## Recorded data
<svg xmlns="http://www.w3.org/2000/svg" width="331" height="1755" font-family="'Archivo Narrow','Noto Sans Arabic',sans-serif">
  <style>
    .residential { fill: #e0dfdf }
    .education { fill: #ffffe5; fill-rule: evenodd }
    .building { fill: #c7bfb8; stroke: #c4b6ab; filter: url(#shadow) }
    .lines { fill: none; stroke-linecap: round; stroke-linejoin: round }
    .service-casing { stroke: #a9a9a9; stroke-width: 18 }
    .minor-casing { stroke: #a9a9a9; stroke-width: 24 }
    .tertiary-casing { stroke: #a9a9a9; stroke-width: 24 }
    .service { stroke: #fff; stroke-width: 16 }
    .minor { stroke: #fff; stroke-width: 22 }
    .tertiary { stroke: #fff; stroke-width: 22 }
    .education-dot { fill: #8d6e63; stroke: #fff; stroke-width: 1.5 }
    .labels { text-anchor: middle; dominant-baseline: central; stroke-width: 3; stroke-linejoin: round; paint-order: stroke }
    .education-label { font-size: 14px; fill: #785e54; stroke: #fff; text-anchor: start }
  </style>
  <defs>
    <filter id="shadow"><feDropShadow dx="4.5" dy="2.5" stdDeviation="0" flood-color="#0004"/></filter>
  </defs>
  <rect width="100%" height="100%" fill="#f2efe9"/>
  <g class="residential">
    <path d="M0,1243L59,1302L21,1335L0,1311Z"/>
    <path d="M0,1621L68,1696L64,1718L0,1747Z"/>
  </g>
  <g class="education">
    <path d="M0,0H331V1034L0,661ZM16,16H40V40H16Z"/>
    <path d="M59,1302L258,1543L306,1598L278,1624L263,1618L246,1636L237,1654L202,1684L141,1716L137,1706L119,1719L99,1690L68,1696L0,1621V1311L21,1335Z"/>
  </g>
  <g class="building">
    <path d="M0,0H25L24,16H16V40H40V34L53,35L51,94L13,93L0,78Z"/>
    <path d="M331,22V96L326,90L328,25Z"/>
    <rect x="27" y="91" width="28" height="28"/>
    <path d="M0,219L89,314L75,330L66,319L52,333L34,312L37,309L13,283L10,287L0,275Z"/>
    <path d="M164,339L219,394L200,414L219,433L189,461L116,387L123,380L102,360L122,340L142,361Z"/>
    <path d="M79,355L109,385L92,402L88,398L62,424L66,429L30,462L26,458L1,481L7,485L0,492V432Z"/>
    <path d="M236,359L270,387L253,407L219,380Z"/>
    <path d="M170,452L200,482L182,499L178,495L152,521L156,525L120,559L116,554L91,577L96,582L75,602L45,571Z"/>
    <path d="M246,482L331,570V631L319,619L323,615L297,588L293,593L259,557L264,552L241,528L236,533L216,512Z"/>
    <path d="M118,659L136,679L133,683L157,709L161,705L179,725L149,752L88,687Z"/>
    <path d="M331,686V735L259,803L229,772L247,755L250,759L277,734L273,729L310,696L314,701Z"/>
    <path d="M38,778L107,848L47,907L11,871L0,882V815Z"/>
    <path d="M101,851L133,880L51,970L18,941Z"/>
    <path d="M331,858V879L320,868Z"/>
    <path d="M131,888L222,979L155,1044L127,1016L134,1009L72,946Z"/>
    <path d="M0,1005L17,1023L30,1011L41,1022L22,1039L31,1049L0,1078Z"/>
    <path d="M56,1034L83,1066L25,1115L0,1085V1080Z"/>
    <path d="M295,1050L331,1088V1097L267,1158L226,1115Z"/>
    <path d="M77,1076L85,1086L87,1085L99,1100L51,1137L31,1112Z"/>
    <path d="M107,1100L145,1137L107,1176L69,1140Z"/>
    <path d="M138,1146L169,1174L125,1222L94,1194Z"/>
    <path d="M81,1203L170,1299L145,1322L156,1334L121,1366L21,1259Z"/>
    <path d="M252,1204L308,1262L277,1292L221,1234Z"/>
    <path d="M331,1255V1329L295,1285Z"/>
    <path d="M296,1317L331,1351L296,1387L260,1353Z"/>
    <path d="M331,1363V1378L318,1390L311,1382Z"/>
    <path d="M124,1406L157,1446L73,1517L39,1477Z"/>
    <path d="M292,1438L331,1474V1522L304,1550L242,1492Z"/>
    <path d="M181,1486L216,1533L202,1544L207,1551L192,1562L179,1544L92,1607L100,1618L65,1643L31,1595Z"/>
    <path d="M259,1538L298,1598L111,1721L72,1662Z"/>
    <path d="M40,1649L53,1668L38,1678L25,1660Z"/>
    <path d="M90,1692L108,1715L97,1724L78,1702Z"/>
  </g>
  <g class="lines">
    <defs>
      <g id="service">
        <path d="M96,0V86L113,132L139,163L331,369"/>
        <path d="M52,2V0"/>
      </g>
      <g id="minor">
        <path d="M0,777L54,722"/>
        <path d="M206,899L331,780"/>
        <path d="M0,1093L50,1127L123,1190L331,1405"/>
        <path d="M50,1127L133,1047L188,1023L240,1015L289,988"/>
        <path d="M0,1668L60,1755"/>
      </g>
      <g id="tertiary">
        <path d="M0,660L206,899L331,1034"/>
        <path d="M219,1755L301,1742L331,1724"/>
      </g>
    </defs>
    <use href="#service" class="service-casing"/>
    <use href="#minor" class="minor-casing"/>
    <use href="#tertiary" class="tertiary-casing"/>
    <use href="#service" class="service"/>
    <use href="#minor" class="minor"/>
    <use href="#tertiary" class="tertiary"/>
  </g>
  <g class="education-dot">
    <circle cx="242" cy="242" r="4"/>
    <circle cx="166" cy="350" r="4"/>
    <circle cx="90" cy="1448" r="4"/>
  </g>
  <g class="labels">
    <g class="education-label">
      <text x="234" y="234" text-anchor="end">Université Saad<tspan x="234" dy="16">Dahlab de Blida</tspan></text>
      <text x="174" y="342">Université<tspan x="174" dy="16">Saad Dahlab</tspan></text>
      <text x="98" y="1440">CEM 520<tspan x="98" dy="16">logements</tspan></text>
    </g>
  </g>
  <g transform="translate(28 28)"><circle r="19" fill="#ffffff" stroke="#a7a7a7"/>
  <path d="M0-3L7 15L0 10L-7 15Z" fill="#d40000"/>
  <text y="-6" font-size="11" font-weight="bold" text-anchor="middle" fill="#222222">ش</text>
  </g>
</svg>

## Your instructions
Set the data down once more, exactly as it stands.

## Exercise answer
<svg xmlns="http://www.w3.org/2000/svg" width="331" height="1755" font-family="'Archivo Narrow','Noto Sans Arabic',sans-serif">
  <style>
    .residential { fill: #e0dfdf }
    .education { fill: #ffffe5; fill-rule: evenodd }
    .building { fill: #c7bfb8; stroke: #c4b6ab; filter: url(#shadow) }
    .lines { fill: none; stroke-linecap: round; stroke-linejoin: round }
    .service-casing { stroke: #a9a9a9; stroke-width: 18 }
    .minor-casing { stroke: #a9a9a9; stroke-width: 24 }
    .tertiary-casing { stroke: #a9a9a9; stroke-width: 24 }
    .service { stroke: #fff; stroke-width: 16 }
    .minor { stroke: #fff; stroke-width: 22 }
    .tertiary { stroke: #fff; stroke-width: 22 }
    .education-dot { fill: #8d6e63; stroke: #fff; stroke-width: 1.5 }
    .labels { text-anchor: middle; dominant-baseline: central; stroke-width: 3; stroke-linejoin: round; paint-order: stroke }
    .education-label { font-size: 14px; fill: #785e54; stroke: #fff; text-anchor: start }
  </style>
  <defs>
    <filter id="shadow"><feDropShadow dx="4.5" dy="2.5" stdDeviation="0" flood-color="#0004"/></filter>
  </defs>
  <rect width="100%" height="100%" fill="#f2efe9"/>
  <g class="residential">
    <path d="M0,1243L59,1302L21,1335L0,1311Z"/>
    <path d="M0,1621L68,1696L64,1718L0,1747Z"/>
  </g>
  <g class="education">
    <path d="M0,0H331V1034L0,661ZM16,16H40V40H16Z"/>
    <path d="M59,1302L258,1543L306,1598L278,1624L263,1618L246,1636L237,1654L202,1684L141,1716L137,1706L119,1719L99,1690L68,1696L0,1621V1311L21,1335Z"/>
  </g>
  <g class="building">
    <path d="M0,0H25L24,16H16V40H40V34L53,35L51,94L13,93L0,78Z"/>
    <path d="M331,22V96L326,90L328,25Z"/>
    <rect x="27" y="91" width="28" height="28"/>
    <path d="M0,219L89,314L75,330L66,319L52,333L34,312L37,309L13,283L10,287L0,275Z"/>
    <path d="M164,339L219,394L200,414L219,433L189,461L116,387L123,380L102,360L122,340L142,361Z"/>
    <path d="M79,355L109,385L92,402L88,398L62,424L66,429L30,462L26,458L1,481L7,485L0,492V432Z"/>
    <path d="M236,359L270,387L253,407L219,380Z"/>
    <path d="M170,452L200,482L182,499L178,495L152,521L156,525L120,559L116,554L91,577L96,582L75,602L45,571Z"/>
    <path d="M246,482L331,570V631L319,619L323,615L297,588L293,593L259,557L264,552L241,528L236,533L216,512Z"/>
    <path d="M118,659L136,679L133,683L157,709L161,705L179,725L149,752L88,687Z"/>
    <path d="M331,686V735L259,803L229,772L247,755L250,759L277,734L273,729L310,696L314,701Z"/>
    <path d="M38,778L107,848L47,907L11,871L0,882V815Z"/>
    <path d="M101,851L133,880L51,970L18,941Z"/>
    <path d="M331,858V879L320,868Z"/>
    <path d="M131,888L222,979L155,1044L127,1016L134,1009L72,946Z"/>
    <path d="M0,1005L17,1023L30,1011L41,1022L22,1039L31,1049L0,1078Z"/>
    <path d="M56,1034L83,1066L25,1115L0,1085V1080Z"/>
    <path d="M295,1050L331,1088V1097L267,1158L226,1115Z"/>
    <path d="M77,1076L85,1086L87,1085L99,1100L51,1137L31,1112Z"/>
    <path d="M107,1100L145,1137L107,1176L69,1140Z"/>
    <path d="M138,1146L169,1174L125,1222L94,1194Z"/>
    <path d="M81,1203L170,1299L145,1322L156,1334L121,1366L21,1259Z"/>
    <path d="M252,1204L308,1262L277,1292L221,1234Z"/>
    <path d="M331,1255V1329L295,1285Z"/>
    <path d="M296,1317L331,1351L296,1387L260,1353Z"/>
    <path d="M331,1363V1378L318,1390L311,1382Z"/>
    <path d="M124,1406L157,1446L73,1517L39,1477Z"/>
    <path d="M292,1438L331,1474V1522L304,1550L242,1492Z"/>
    <path d="M181,1486L216,1533L202,1544L207,1551L192,1562L179,1544L92,1607L100,1618L65,1643L31,1595Z"/>
    <path d="M259,1538L298,1598L111,1721L72,1662Z"/>
    <path d="M40,1649L53,1668L38,1678L25,1660Z"/>
    <path d="M90,1692L108,1715L97,1724L78,1702Z"/>
  </g>
  <g class="lines">
    <defs>
      <g id="service">
        <path d="M96,0V86L113,132L139,163L331,369"/>
        <path d="M52,2V0"/>
      </g>
      <g id="minor">
        <path d="M0,777L54,722"/>
        <path d="M206,899L331,780"/>
        <path d="M0,1093L50,1127L123,1190L331,1405"/>
        <path d="M50,1127L133,1047L188,1023L240,1015L289,988"/>
        <path d="M0,1668L60,1755"/>
      </g>
      <g id="tertiary">
        <path d="M0,660L206,899L331,1034"/>
        <path d="M219,1755L301,1742L331,1724"/>
      </g>
    </defs>
    <use href="#service" class="service-casing"/>
    <use href="#minor" class="minor-casing"/>
    <use href="#tertiary" class="tertiary-casing"/>
    <use href="#service" class="service"/>
    <use href="#minor" class="minor"/>
    <use href="#tertiary" class="tertiary"/>
  </g>
  <g class="education-dot">
    <circle cx="242" cy="242" r="4"/>
    <circle cx="166" cy="350" r="4"/>
    <circle cx="90" cy="1448" r="4"/>
  </g>
  <g class="labels">
    <g class="education-label">
      <text x="234" y="234" text-anchor="end">Université Saad<tspan x="234" dy="16">Dahlab de Blida</tspan></text>
      <text x="174" y="342">Université<tspan x="174" dy="16">Saad Dahlab</tspan></text>
      <text x="98" y="1440">CEM 520<tspan x="98" dy="16">logements</tspan></text>
    </g>
  </g>
  <g transform="translate(28 28)"><circle r="19" fill="#ffffff" stroke="#a7a7a7"/>
  <path d="M0-3L7 15L0 10L-7 15Z" fill="#d40000"/>
  <text y="-6" font-size="11" font-weight="bold" text-anchor="middle" fill="#222222">ش</text>
  </g>
</svg>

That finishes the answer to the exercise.